Pemisahan profesi ini ( petani yang merupakan pribumi Mesir suku Hamis dan Nubia dan tengkulak yang campuran Arab  dalam jangka yang sangat panjang, menimbulkan ketimpangan kekuatan ekonomi, kini hanya menyisakan  sedikit tanda ibaratnya kemunculan gunung es, yaitu bahwa kenyataannya sebagian rakyat Mesir sampai menolak bahasa Arab menjadi bahasa Nasional Mesir (Google kata kunci Egypt). Malah konon mereka dari ratusan tahun yang lalu diperintah oleh dinasti  Mamluk yang Islam,  arti Mamluk harfiahnya  golongan bawah, sedangkan Islam dipeluk dengan aliran Alawiyah, yang  dinyatakan non Islami oleh aliran Wahabiah karena disana sini mengadakan sincretisme dengan kepercayaan setempat  (Google kata kunci  Alawiyah……….).
Meskipun dalam praktek Islam,  nampaknya di Perguruan Islam yang paling tua dan bergengsi seperti Al Ashar belum bisa memperoleh formula solusi yang mendinginkan perbedaan ini  berpotensi memanas tanpa kendali untuk kepentingan Nasional Mesir (pengeboman kota Hom di Siria…Google………..) Rupanya Hom adalah kota kaum Alawiyah di Siria, inipung mempengruhi soliditas nasional Mesir
Pertanda lain dari dominasi akumulasi  modal yang berat sebelah,  adalah sistim land reform Mesir, yang diprakarsai oleh kaum militer muda seperti Gamal Abdul Nasser, kok bukan Ikhwanul Muslimin, meskipun Ikhwanul Musdlimin hanya ikut mendukung reform ini.
....
**Tugas:**
(A) Berikan bagian kutipan halaman yang dimulai dengan "Meskipun dalam praktek" dan berlanjut hingga "mendukung reform ini." tanpa mengubah satu kata pun.
(B) Ringkas paragraf dalam kutipan halaman yang diawali "Pertanda lain dari dominasi" menjadi satu kalimat yang lebih pendek tanpa menghilangkan fakta utamanya.
....
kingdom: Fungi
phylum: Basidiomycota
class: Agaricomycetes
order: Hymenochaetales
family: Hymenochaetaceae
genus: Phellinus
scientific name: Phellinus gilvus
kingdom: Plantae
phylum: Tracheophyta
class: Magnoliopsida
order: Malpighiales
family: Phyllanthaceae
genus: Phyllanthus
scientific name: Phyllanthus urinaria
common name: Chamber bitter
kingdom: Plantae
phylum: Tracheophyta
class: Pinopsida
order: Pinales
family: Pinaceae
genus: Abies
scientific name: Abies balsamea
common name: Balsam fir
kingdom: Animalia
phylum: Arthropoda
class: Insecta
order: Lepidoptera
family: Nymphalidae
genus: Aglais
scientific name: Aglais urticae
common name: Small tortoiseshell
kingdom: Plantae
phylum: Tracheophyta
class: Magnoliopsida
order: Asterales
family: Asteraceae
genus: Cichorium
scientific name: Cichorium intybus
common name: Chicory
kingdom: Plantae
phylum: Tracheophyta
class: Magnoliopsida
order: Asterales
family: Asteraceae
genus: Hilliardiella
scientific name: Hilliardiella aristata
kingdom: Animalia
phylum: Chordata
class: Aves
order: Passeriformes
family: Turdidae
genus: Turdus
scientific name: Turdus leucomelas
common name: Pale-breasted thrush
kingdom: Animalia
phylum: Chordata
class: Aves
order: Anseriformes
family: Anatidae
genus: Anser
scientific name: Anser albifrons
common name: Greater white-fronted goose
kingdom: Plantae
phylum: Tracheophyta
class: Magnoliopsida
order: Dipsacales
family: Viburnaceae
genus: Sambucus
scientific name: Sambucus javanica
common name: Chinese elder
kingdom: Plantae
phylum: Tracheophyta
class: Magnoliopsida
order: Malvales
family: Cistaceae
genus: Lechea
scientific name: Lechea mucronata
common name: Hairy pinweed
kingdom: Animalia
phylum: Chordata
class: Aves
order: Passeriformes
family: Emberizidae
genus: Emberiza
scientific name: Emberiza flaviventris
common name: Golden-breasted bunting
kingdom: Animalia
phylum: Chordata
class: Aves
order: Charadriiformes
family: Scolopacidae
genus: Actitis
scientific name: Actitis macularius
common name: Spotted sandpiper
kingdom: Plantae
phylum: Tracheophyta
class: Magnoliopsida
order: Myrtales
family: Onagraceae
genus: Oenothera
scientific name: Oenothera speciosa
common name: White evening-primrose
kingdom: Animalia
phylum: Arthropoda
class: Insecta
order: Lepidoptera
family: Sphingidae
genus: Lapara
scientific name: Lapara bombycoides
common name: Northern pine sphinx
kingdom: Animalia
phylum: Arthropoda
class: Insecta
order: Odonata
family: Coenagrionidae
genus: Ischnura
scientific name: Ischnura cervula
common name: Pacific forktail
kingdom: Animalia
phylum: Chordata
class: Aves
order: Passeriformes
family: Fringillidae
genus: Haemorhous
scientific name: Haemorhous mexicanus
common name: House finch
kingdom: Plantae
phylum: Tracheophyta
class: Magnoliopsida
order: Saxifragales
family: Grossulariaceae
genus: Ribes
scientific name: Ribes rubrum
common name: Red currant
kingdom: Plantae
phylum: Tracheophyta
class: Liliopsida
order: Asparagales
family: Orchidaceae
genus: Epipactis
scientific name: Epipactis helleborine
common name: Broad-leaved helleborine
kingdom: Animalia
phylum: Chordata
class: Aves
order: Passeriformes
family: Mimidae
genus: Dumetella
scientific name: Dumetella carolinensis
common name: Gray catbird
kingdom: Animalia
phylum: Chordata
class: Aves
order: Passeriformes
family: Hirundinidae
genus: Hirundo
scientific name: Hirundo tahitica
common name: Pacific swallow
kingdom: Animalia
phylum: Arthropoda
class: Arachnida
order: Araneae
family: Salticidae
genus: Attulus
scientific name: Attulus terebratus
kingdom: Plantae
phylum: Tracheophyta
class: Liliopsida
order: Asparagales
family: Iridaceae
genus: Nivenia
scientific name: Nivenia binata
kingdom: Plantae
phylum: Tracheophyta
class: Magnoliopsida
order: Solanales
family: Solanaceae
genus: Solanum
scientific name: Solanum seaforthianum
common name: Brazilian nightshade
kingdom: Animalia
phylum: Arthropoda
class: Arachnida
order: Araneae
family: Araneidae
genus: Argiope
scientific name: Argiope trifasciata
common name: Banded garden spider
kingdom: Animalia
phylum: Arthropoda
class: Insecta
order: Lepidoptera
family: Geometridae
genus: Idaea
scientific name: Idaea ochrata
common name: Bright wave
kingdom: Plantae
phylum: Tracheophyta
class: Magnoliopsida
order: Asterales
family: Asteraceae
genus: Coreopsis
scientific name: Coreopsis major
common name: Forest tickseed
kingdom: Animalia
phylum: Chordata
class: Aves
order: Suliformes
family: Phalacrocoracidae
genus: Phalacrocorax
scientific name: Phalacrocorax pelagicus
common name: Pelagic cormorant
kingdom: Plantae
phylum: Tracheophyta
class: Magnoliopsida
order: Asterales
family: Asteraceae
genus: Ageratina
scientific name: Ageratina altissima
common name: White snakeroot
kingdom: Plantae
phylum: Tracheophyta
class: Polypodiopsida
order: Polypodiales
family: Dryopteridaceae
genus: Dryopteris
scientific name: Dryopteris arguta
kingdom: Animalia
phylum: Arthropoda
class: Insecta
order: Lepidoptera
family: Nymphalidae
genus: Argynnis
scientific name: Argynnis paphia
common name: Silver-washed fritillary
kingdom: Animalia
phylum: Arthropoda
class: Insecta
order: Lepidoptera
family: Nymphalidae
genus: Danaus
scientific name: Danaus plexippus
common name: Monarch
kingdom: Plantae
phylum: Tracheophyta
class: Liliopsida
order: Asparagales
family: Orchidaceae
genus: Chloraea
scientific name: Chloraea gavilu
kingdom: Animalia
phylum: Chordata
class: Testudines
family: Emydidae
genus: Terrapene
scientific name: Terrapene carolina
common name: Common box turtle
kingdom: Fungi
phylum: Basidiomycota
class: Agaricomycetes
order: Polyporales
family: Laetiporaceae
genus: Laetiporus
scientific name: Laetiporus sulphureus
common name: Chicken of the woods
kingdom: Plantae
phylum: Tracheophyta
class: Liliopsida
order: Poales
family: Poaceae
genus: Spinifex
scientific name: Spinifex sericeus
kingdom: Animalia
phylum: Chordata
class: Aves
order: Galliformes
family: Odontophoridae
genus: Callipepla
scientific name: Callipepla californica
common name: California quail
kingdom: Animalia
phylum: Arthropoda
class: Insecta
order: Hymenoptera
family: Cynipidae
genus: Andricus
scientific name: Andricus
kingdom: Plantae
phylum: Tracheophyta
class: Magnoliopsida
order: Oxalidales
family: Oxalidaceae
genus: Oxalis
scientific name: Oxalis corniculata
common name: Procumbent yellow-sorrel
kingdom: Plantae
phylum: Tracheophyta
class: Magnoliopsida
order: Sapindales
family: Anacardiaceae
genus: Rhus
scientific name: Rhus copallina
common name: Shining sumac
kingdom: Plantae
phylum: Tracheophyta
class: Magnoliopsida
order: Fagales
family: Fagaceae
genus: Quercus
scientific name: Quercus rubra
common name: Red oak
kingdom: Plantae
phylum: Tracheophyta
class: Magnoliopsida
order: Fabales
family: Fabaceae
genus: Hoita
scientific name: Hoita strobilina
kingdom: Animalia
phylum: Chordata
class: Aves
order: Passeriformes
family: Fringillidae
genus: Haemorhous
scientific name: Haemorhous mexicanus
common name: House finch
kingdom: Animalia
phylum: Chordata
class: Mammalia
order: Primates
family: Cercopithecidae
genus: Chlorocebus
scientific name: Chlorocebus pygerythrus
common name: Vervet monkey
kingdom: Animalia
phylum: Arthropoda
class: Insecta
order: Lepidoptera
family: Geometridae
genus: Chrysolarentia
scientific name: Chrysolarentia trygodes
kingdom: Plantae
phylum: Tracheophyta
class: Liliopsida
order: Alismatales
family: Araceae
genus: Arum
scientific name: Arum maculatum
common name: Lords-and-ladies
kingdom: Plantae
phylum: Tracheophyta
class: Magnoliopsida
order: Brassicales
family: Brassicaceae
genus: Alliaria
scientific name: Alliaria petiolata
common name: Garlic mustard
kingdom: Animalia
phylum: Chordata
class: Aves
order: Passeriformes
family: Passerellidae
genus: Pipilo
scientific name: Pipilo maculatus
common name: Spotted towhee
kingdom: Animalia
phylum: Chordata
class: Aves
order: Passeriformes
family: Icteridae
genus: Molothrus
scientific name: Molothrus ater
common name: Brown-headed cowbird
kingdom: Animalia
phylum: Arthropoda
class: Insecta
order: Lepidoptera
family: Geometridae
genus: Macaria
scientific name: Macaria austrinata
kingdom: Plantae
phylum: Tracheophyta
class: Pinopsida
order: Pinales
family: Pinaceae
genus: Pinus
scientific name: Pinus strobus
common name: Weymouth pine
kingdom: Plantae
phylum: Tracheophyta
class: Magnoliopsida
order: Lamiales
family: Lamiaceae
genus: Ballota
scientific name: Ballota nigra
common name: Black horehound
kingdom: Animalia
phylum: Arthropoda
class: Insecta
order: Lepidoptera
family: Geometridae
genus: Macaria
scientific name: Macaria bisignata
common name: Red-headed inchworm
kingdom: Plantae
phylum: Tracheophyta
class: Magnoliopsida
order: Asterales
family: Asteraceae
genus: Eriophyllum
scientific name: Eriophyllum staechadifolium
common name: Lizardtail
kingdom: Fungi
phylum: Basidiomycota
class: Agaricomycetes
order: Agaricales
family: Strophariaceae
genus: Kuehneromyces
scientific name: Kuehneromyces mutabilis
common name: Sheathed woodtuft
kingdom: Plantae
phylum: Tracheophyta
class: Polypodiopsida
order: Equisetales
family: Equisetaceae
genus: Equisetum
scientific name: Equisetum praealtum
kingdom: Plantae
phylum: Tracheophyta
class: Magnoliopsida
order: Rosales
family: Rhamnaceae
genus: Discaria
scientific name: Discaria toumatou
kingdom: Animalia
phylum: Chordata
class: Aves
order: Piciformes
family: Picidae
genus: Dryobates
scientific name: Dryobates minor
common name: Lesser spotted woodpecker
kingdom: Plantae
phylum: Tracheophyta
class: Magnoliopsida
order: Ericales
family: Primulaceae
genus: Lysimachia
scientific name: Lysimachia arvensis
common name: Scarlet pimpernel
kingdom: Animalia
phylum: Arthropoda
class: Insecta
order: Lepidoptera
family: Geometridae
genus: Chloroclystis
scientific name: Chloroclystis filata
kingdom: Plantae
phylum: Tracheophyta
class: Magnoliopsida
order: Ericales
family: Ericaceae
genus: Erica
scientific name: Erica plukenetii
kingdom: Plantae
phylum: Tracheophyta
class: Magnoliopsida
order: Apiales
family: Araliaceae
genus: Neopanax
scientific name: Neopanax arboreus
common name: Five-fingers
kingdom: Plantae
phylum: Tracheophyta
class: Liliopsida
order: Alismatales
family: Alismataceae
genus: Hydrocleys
....
**Kunci Jawaban:**
(A)
Meskipun dalam praktek Islam,  nampaknya di Perguruan Islam yang paling tua dan bergengsi seperti Al Ashar belum bisa memperoleh formula solusi yang mendinginkan perbedaan ini  berpotensi memanas tanpa kendali untuk kepentingan Nasional Mesir (pengeboman kota Hom di Siria…Google………..) Rupanya Hom adalah kota kaum Alawiyah di Siria, inipung mempengruhi soliditas nasional Mesir
Pertanda lain dari dominasi akumulasi  modal yang berat sebelah,  adalah sistim land reform Mesir, yang diprakarsai oleh kaum militer muda seperti Gamal Abdul Nasser, kok bukan Ikhwanul Muslimin, meskipun Ikhwanul Musdlimin hanya ikut mendukung reform ini.

(B) Sistem land reform Mesir, pertanda lain dominasi akumulasi modal yang berat sebelah, diprakarsai oleh kaum militer muda seperti Gamal Abdul Nasser, bukan oleh Ikhwanul Muslimin, yang hanya ikut mendukungnya.